Page text
Segment Open

FEARS over the millennium bug of 21 years ago all seem very quaint now we’re facing the real Bday of Brexit.

As the “clanging chimes of doom”, to borrow from Bob Geldof, hit midnight at Hogmanay, we’re all going to wish we could be partying “like it was 1999” and not the year of Desolation, Isolation (and) Marginalisation – DIM, to use the type of pithy acronym beloved by bungling Boris.

Back in the day, the UK was a totally different place. In the run up to the new millennium, computer experts and the media were obsessed with the Y2K bug and the concern that when the date changed to “01.01.2000”, computers around the world would grind to a halt, the markets would crash, and general chaos would ensue. It was a big deal, so much so that Sir Sean Connery and Catherine Zeta-Jones made a rather good movie based around it.

Of course, if you were there, and assuming you weren’t absolutely plastered as you welcomed in the new dawn of the noughties and the next thousand years of humankind, you would have realised quite quickly that all was well with the world and no major digital incident had occurred with the first bongs.

Segment Closed

Reproduce the passage of the text on the millennium bug and Brexit between "Back in the" and "based around it.", inclusive.

Record excerpts
Segment Open

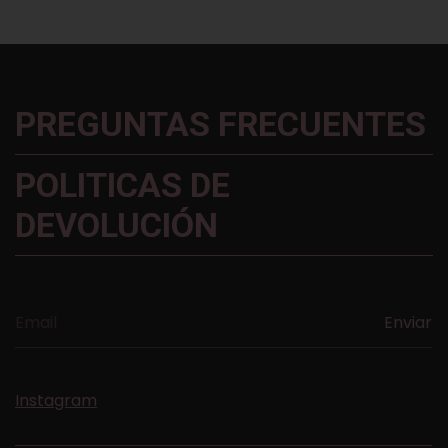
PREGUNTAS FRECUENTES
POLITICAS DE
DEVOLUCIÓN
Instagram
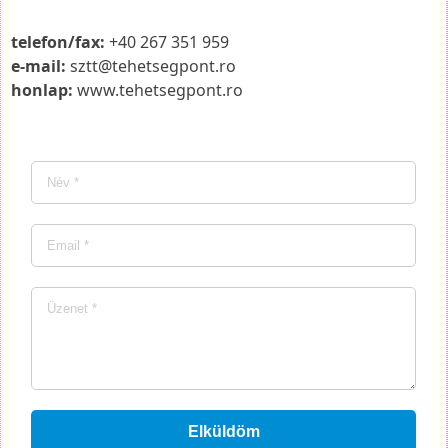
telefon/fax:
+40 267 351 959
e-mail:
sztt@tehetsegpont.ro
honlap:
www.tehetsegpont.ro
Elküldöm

Segment Closed
Segment Open

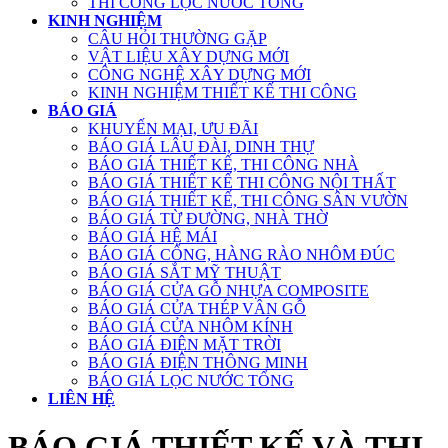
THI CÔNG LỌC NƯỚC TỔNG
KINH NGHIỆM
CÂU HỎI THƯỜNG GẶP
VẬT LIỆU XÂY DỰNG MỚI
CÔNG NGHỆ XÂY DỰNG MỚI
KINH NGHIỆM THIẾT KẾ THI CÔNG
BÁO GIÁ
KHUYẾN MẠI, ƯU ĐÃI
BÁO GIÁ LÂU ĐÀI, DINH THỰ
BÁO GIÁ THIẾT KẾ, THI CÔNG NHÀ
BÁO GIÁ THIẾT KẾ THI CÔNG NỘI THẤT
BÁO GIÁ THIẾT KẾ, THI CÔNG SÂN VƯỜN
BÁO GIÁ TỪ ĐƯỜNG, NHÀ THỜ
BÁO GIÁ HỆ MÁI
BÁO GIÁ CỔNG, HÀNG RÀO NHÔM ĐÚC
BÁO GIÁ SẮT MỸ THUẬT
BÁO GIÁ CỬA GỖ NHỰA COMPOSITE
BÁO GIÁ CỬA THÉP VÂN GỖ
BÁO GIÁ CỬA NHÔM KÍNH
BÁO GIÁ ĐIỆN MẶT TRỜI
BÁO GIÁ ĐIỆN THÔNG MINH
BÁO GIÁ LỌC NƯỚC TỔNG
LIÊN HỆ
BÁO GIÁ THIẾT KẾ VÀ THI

Segment Closed
Segment Open

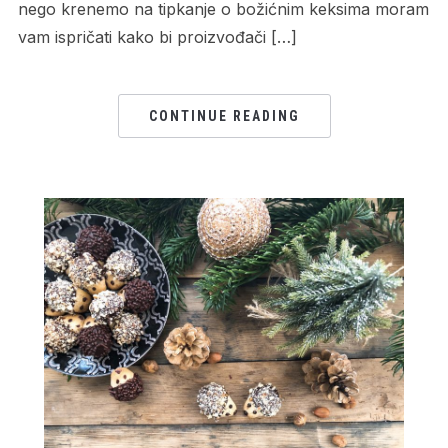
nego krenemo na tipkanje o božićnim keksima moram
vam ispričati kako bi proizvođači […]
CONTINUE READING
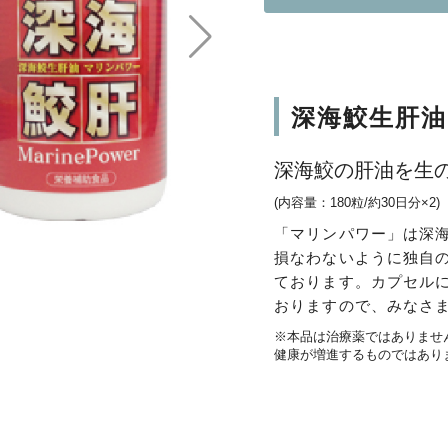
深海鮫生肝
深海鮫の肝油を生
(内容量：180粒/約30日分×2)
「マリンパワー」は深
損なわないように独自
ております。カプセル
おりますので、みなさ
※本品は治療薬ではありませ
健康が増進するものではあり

Segment Closed

Solution for this task
Back in the day, the UK was a totally different place. In the run up to the new millennium, computer experts and the media were obsessed with the Y2K bug and the concern that when the date changed to “01.01.2000”, computers around the world would grind to a halt, the markets would crash, and general chaos would ensue. It was a big deal, so much so that Sir Sean Connery and Catherine Zeta-Jones made a rather good movie based around it.